У меня опускались руки… Сопротивлялась она, правда, не особенно энергично. Но все равно я уже был ни на что не способен. И, так и не растратив переполнявших меня сил, возвращался в магазин. Интересно, что она обо мне думала? А может быть, ей просто нравились такие дурацкие штуки, потому и играла со мной в прятки? А на следующий день я снова гонялся за ней по всему дому, делая вид, будто хочу съесть ее всю, с головы до пят.

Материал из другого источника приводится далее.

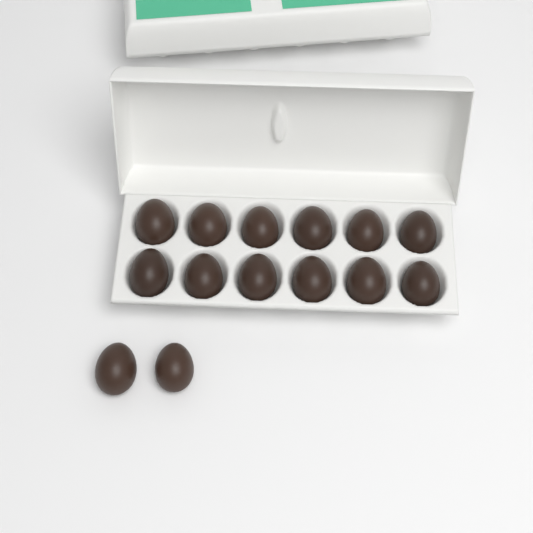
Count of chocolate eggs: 14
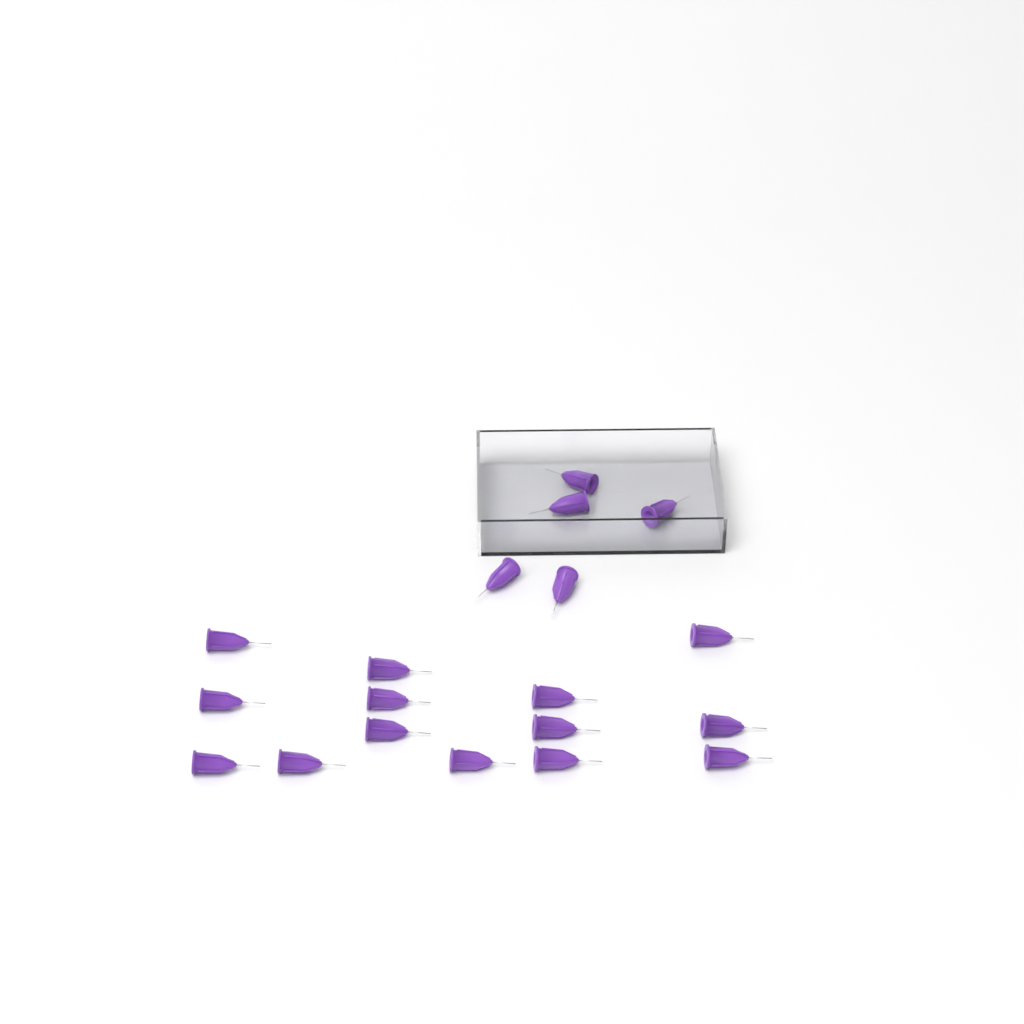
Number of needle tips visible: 19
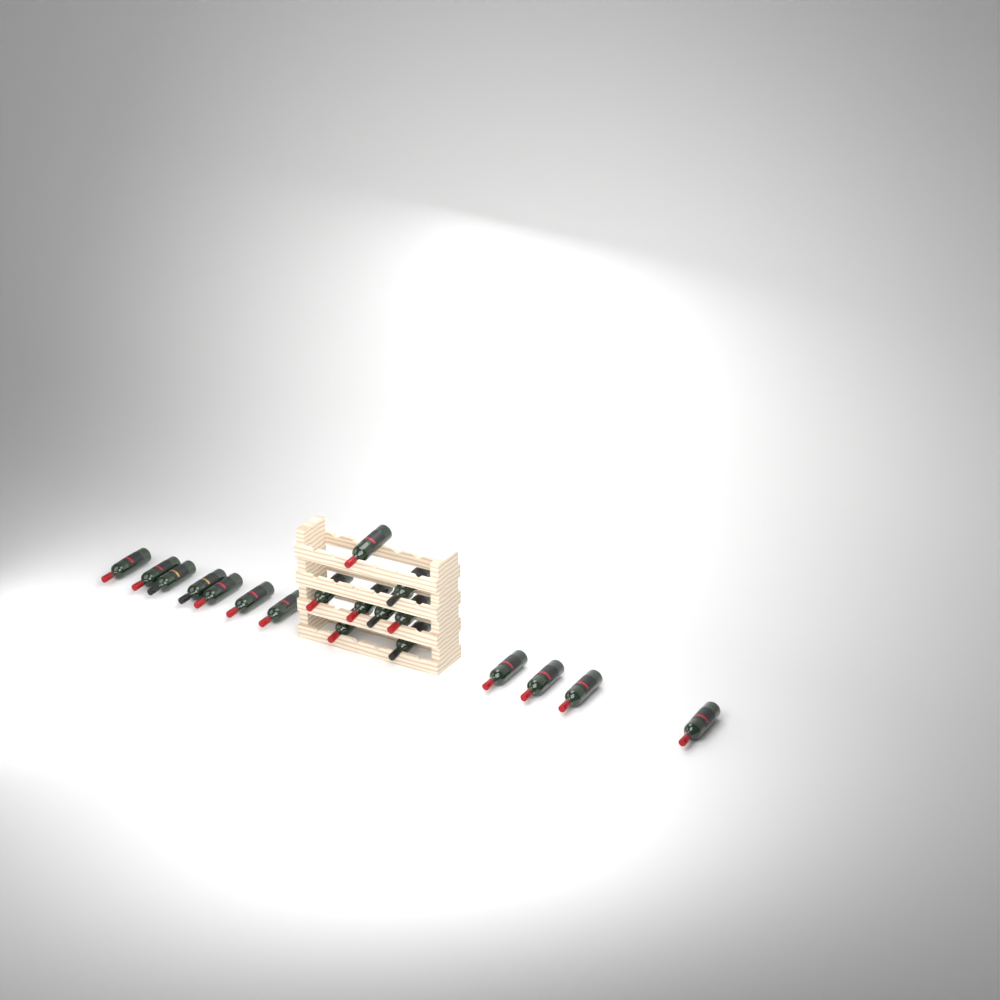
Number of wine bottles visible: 19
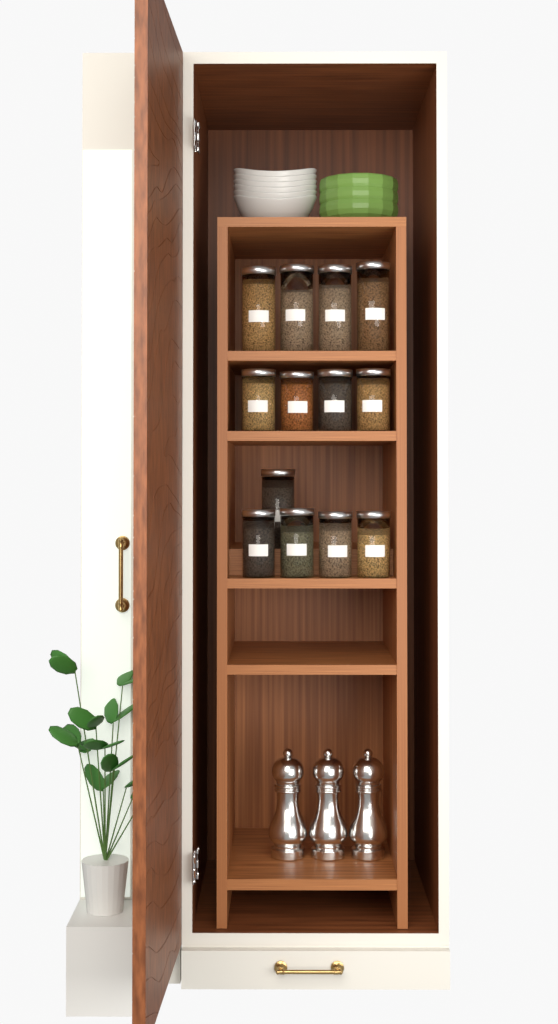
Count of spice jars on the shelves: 13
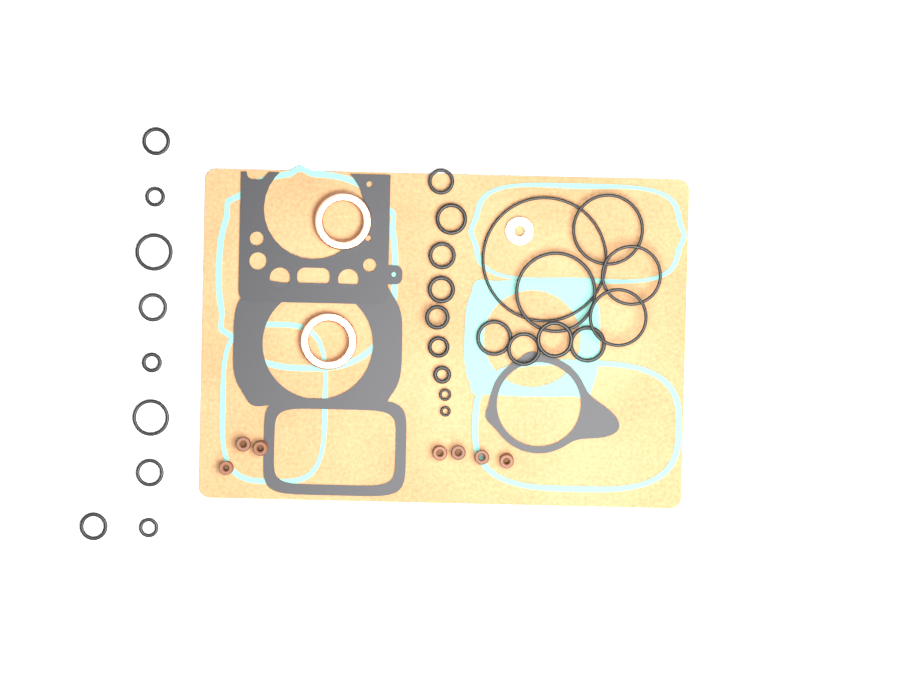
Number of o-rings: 27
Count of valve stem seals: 7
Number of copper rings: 2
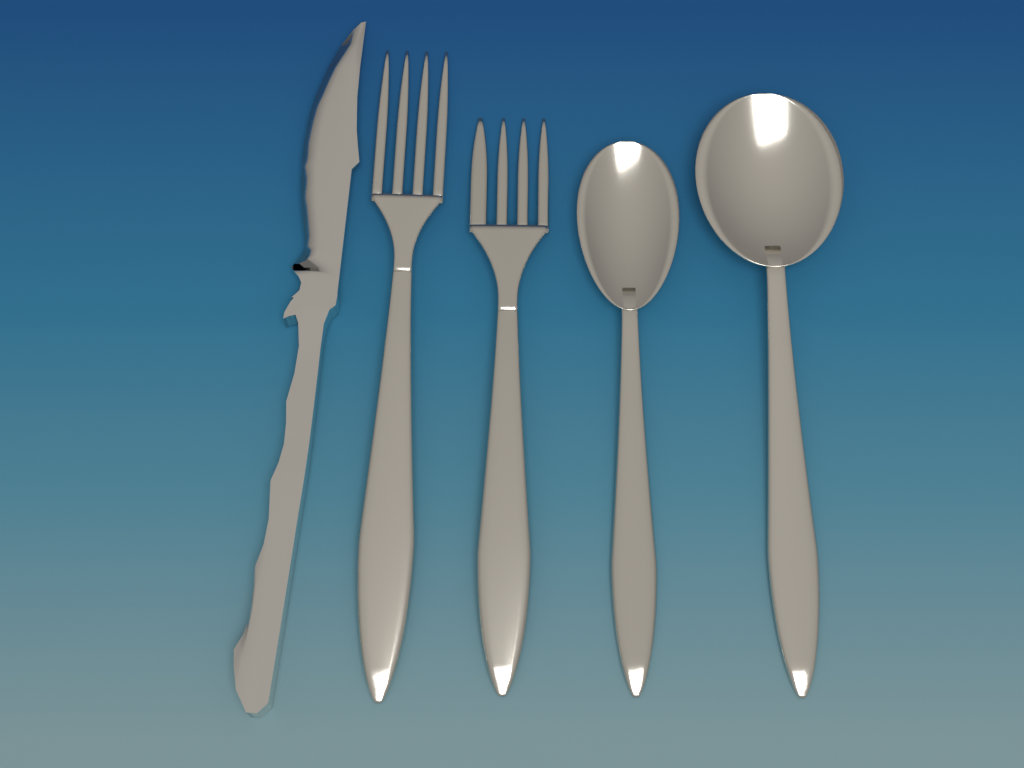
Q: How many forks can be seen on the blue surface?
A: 2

Я жил как в тумане. Днем теперь уже почти совсем не спал. Не спал и ночами, хотя и утратил свое былое служебное рвение. Расставшись с Эцуко, в те минуты, когда я не шагал нервно из угла в угол, уронив голову на стол, я почему-то рисовал в своем воображении полет снаряда.
Время мчится со страшной быстротой. Но я не обращал на это внимания. Может быть, оттого, что я почти не спал, дни и ночи перемешались в моем мозгу, горевшем надеждой и нетерпением, и проносились как один бесконечный день. Однажды меня удивило вот что. Эцуко, собрав крошки крекера, залила их молоком и стала есть. Я понял – изобилие кончилось. В шкафу осталось лишь то, что нам было не по душе, – маринованные оливки, анчоусы, чеснок, кокосовые орехи, похожие на мелко накрошенную сухую редьку; пойнтер стал наведываться в соседские кухни… Наши летние каникулы подходили к концу.
У меня был знакомый по имени Ханэяма – даже если бы он выходил из бани, тот, кто не знал его, подумал бы, что он только что вылез из сточной канавы, куда случайно свалился. Он, наверно, и родился весь в грязи. При этом он никогда не был заросшим, не позволял себе надеть несвежую рубаху. Более того, имел собственный туалетный столик, и, в какой бы бедности ни пребывал, у него не переводились лосьоны и кремы, а обработанные перманентом волосы вились, как в низу живота. Он носил трусы в желтую горизонтальную полоску – "американские", хвастался он, готовый спустить штаны, чтобы продемонстрировать свои трусы, которые, по его мнению, были просто шикарными. Он без конца менял квартиры, поскольку все время влюблялся, но неизменно вызывал отвращение, и ему не оставалось ничего, кроме бегства. Каждый раз, когда у него появлялась новая возлюбленная, он приходил ко мне и подробно рассказывал о своих любовных историях, вызывавших у меня только скуку. Брызгая слюной, летевшей с ярко-красных губ, точно нарисованных на одутловатом, бледном лице, он с серьезным видом рассказывал о своей любви – это выглядело удивительно смешно и в то же время грустно.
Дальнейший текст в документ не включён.